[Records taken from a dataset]
# # # # #
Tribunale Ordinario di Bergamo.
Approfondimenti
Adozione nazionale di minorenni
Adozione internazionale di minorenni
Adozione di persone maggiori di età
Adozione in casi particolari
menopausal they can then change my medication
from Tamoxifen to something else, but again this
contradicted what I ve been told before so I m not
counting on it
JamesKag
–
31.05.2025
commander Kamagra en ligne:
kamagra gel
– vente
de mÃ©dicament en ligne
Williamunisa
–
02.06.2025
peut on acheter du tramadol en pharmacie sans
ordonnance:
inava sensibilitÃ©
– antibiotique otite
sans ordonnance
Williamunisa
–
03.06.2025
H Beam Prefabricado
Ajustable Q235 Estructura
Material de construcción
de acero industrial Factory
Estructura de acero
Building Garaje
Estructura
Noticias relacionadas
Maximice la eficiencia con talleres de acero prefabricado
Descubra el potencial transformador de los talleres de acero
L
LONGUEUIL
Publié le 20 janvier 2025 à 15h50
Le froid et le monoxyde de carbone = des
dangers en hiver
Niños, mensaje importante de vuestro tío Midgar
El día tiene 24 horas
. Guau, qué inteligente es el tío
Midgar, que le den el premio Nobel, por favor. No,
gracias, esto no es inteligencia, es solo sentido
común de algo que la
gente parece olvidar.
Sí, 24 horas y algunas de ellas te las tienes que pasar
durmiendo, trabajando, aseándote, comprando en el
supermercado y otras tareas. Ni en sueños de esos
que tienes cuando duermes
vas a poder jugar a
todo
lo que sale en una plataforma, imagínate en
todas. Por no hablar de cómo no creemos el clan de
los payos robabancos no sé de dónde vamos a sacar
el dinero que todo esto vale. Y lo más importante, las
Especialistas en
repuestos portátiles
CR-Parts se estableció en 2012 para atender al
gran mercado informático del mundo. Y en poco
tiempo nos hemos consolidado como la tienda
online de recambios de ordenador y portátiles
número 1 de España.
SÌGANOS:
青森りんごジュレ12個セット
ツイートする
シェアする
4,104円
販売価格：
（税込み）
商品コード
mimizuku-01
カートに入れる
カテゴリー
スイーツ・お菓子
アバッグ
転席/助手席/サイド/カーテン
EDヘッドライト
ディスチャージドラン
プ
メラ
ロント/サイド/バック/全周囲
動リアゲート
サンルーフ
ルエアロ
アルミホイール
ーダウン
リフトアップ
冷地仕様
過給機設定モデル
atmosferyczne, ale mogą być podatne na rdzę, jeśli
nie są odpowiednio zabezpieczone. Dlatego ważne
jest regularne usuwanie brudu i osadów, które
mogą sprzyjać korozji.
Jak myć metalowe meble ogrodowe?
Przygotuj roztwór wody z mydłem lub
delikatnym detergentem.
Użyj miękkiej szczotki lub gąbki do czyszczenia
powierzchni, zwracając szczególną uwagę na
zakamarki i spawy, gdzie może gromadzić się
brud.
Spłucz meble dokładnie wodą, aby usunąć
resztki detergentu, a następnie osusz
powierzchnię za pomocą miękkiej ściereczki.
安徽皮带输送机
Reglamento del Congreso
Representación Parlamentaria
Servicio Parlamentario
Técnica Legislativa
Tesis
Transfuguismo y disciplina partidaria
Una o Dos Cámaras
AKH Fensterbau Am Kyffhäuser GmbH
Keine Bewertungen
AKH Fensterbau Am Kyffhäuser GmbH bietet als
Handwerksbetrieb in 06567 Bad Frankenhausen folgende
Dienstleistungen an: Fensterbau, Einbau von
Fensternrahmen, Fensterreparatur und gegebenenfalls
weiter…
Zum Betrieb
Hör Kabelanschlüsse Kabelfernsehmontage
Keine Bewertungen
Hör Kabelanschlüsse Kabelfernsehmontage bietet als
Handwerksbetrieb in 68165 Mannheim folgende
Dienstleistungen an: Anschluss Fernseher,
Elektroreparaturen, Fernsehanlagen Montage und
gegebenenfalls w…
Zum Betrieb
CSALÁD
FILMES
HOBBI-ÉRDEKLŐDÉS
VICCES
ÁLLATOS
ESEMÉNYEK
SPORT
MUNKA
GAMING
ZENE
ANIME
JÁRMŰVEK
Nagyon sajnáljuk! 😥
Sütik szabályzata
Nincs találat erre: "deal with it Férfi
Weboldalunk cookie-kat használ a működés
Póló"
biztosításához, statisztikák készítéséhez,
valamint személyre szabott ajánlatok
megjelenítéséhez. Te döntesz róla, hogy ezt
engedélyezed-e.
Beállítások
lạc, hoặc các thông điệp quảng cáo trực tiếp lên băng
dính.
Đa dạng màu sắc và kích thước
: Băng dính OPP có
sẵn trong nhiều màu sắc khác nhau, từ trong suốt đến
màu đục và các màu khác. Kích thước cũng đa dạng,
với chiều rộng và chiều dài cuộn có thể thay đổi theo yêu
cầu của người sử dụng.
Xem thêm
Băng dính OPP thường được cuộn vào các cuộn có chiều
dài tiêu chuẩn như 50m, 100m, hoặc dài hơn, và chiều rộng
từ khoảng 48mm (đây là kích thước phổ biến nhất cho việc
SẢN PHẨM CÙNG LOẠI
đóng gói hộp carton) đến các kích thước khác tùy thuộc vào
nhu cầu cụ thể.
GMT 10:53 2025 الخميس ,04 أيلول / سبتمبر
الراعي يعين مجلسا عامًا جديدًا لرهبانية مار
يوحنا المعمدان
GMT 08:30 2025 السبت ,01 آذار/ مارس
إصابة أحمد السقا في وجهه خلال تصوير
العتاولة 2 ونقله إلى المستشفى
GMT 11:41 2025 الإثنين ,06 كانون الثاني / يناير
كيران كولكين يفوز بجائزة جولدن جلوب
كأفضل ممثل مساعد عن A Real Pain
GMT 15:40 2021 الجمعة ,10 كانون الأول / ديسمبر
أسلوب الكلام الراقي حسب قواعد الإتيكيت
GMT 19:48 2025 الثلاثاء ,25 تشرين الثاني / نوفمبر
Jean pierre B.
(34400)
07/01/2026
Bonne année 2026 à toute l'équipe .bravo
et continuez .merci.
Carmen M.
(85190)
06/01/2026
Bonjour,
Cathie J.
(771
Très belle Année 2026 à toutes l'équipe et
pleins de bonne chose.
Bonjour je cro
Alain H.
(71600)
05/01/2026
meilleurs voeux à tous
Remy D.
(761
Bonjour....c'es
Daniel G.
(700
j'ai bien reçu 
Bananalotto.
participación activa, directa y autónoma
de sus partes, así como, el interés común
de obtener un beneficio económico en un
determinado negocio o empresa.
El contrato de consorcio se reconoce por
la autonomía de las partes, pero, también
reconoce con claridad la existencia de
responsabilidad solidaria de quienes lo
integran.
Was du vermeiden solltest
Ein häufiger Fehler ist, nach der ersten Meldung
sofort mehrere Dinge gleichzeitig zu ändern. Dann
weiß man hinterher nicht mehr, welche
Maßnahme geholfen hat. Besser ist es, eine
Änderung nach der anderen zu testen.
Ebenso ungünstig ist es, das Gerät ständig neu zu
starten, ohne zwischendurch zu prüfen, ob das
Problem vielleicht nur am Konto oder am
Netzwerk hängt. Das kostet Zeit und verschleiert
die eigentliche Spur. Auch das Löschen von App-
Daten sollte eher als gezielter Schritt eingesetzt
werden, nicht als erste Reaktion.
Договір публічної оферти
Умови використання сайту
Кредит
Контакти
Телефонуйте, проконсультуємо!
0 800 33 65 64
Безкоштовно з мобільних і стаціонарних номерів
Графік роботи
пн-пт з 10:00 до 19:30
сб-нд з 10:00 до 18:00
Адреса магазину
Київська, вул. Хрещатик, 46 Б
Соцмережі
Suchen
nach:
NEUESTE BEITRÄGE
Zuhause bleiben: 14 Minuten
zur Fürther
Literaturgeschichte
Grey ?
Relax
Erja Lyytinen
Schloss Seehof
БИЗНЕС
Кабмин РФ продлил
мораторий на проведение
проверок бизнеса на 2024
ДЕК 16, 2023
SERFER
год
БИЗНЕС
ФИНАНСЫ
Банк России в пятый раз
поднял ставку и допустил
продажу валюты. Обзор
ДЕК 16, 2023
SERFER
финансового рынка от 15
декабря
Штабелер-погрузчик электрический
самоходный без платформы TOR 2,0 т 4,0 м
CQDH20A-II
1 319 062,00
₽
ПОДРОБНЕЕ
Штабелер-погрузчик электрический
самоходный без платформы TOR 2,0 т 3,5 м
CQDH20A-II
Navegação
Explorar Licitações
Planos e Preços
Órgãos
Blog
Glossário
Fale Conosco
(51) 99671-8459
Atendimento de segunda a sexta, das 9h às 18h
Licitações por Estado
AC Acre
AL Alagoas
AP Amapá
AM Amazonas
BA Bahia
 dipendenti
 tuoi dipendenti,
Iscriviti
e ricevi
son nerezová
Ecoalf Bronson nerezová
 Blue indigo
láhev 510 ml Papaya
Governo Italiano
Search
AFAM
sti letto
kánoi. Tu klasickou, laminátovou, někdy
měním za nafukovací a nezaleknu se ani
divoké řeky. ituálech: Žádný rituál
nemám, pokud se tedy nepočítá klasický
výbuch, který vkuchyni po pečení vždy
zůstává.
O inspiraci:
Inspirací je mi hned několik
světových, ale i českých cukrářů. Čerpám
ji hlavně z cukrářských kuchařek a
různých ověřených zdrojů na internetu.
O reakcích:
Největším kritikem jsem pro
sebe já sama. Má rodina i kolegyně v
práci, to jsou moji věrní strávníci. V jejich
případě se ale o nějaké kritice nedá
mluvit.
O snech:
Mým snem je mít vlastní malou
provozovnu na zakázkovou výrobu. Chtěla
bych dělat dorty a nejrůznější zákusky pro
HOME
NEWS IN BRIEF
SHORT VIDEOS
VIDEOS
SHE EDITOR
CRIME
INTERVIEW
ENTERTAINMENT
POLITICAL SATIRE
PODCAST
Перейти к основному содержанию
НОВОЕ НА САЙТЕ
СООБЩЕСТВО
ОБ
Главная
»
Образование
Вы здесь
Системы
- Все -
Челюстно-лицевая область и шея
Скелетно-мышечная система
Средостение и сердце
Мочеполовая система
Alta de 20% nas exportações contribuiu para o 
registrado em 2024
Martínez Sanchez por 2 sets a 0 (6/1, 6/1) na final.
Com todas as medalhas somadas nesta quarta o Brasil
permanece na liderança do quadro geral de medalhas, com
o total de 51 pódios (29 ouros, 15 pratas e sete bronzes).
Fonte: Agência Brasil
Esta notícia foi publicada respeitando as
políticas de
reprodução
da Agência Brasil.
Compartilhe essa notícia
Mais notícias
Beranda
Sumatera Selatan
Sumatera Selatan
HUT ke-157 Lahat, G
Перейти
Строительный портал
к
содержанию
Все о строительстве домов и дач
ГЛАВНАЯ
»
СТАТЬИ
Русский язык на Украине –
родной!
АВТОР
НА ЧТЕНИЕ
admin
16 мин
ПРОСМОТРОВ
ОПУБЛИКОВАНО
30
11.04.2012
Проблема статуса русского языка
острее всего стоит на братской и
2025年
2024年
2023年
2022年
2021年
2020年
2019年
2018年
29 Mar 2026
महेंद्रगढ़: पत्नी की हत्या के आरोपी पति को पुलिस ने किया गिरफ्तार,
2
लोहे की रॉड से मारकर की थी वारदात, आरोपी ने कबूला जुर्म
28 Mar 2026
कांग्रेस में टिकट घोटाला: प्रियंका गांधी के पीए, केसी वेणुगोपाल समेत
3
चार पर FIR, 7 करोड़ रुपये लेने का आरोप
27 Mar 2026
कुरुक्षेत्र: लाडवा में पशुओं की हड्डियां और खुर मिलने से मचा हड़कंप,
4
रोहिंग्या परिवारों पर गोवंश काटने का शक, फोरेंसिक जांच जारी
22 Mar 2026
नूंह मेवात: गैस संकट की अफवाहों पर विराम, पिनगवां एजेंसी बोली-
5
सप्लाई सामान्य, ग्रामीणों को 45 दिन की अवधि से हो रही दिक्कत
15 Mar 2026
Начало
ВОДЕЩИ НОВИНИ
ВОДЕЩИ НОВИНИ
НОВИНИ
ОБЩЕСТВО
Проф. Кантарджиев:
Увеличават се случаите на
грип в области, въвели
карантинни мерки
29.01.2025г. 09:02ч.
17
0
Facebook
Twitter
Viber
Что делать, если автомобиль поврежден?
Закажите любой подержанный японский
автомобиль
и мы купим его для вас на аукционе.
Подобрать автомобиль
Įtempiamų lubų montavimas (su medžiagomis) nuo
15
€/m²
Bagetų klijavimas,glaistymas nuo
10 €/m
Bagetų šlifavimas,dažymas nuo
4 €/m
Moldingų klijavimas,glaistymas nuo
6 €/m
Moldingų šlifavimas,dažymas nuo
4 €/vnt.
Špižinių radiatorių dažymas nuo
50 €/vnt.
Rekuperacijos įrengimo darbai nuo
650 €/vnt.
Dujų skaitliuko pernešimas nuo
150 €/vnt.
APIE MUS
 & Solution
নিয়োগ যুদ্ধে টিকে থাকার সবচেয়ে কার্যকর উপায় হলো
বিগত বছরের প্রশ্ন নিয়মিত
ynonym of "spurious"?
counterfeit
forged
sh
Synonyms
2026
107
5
# # # # #
# Problem description
Reproduce the lines from the start of the records up to and including the line that contains "menopausal they can then change my medication".

# Expected answer
Tribunale Ordinario di Bergamo.
Approfondimenti
Adozione nazionale di minorenni
Adozione internazionale di minorenni
Adozione di persone maggiori di età
Adozione in casi particolari
menopausal they can then change my medication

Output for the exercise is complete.